I think that's a pretty hasty generalization. It's the majority of use
cases in an ORM, sure, but plenty of ORMs (and libraries or
applications using them) support inserting batches where performance
requires it. Rails/ActiveRecord is actually integrating that feature
into core (though many Ruby libraries already add that support, as
does, for example, the application I spend the majority of time
working on).

James



Re: Insert Documentation - Returning Clause and Order

From
Ashutosh Bapat
Date:
On Sat, Dec 12, 2020 at 8:41 PM David G. Johnston
<david.g.johnston@gmail.com> wrote:
>
> On Sat, Dec 12, 2020 at 7:02 AM James Coleman <jtc331@gmail.com> wrote:
>>
>>
>> Certainly almost every ORM, and maybe even other forms of application
>> code, need to be able to associate the serial column value returned
>> with what it inserted.
>
>
> Yet most ORM would perform single inserts at a time, not in bulk, making such a feature irrelevant to them.
>
> I don't think having such a feature is all that important personally, but the question comes every so often and it
wouldbe nice to be able to point at the documentation for a definitive answer - not just one inferred from a lack of
documentation- especially since the observed behavior is that order is preserved today.

------------------------------------------------------------------------

◆ **Activity list**:
1 – In the mailing-list exchange on insert ordering, replace "serial column" with "identity column" and write out the stretch from "Re: Insert Documentation" through "what it inserted.".
2 – Continue the mailing-list exchange on insert ordering and the returning clause from where it stops.
The rows that come next are separate material and have no connection to the mailing-list exchange.

------------------------------------------------------------------------

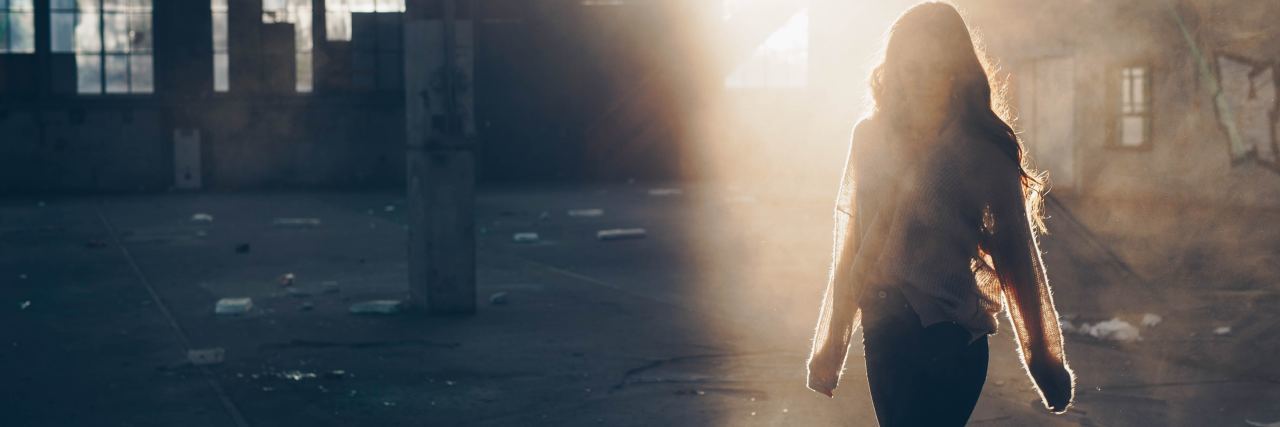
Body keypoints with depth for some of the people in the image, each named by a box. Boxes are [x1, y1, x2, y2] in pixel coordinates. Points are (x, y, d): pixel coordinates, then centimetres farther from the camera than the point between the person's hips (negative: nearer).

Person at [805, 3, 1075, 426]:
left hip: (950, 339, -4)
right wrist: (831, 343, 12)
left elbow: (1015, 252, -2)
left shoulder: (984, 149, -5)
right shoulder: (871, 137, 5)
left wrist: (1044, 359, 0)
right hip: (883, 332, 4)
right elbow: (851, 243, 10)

------------------------------------------------------------------------

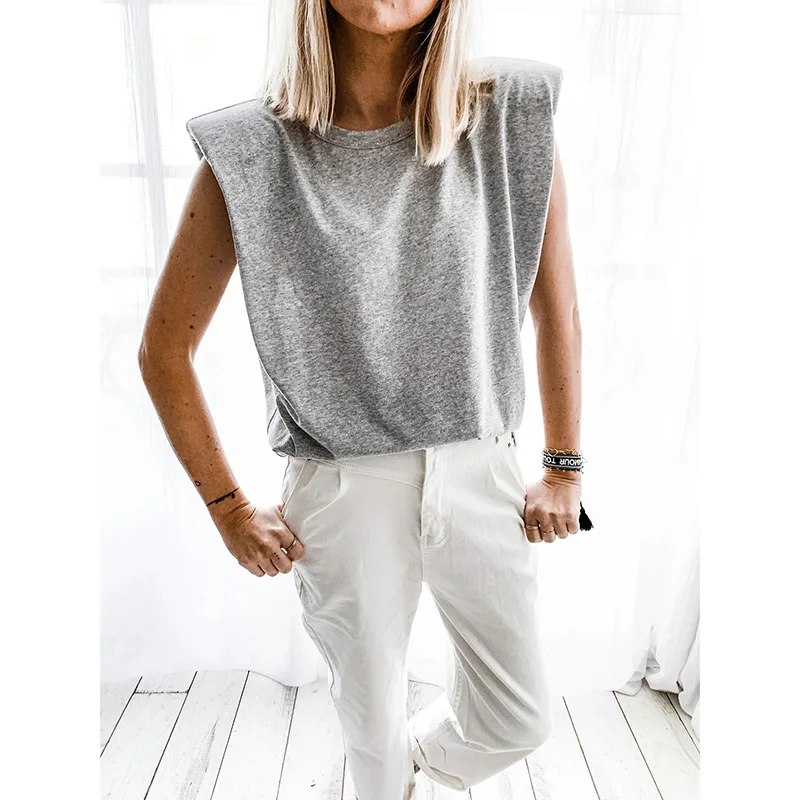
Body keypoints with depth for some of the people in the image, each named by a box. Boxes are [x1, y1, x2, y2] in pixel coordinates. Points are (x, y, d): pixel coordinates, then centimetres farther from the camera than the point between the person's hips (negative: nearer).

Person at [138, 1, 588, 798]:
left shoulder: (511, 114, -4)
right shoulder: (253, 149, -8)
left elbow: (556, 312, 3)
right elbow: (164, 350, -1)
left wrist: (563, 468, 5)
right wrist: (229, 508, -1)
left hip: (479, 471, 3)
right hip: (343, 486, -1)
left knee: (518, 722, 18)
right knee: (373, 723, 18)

------------------------------------------------------------------------

◆ **Per-task outputs**:
1 –
Re: Insert Documentation - Returning Clause and Order

From
Ashutosh Bapat
Date:
On Sat, Dec 12, 2020 at 8:41 PM David G. Johnston
<david.g.johnston@gmail.com> wrote:
>
> On Sat, Dec 12, 2020 at 7:02 AM James Coleman <jtc331@gmail.com> wrote:
>>
>>
>> Certainly almost every ORM, and maybe even other forms of application
>> code, need to be able to associate the identity column value returned
>> with what it inserted.

2 –
>

That's a valid usecase, but adding such a guarantee in documentation
would restrict implementation. So at best we can say "no order is
guaranteed". But we write what's guaranteed. Anything not written in
the documents is not guaranteed.

There are ways to get it working, but let's not go into those details
in this thread.

--
Best Wishes,
Ashutosh Bapat



Re: Insert Documentation - Returning Clause and Order

From
"David G. Johnston"
Date:
On Mon, Dec 14, 2020 at 7:09 AM Ashutosh Bapat <ashutosh.bapat.oss@gmail.com> wrote:
But we write what's guaranteed. Anything not written in
the documents is not guaranteed.

In the case of LIMIT we go to great lengths to write what isn't guaranteed.  I suggest that this is similar enough in nature to warrant the same emphasis.

"Thus, using different LIMIT/OFFSET values to select different subsets of a query result will give inconsistent results unless you enforce a predictable result ordering with ORDER BY. This is not a bug; it is an inherent consequence of the fact that SQL does not promise to deliver the results of a query in any particular order unless ORDER BY is used to constrain the order.

It is even possible for repeated executions of the same LIMIT query to return different subsets of the rows of a table, if there is not an ORDER BY to enforce selection of a deterministic subset. Again, this is not a bug; determinism of the results is simply not guaranteed in such a case."

I'd go so far as to say that it's more important here since the observed behavior is that things are ordered, and expected to be ordered, while with limit the non-determinism seems more obvious.

David J.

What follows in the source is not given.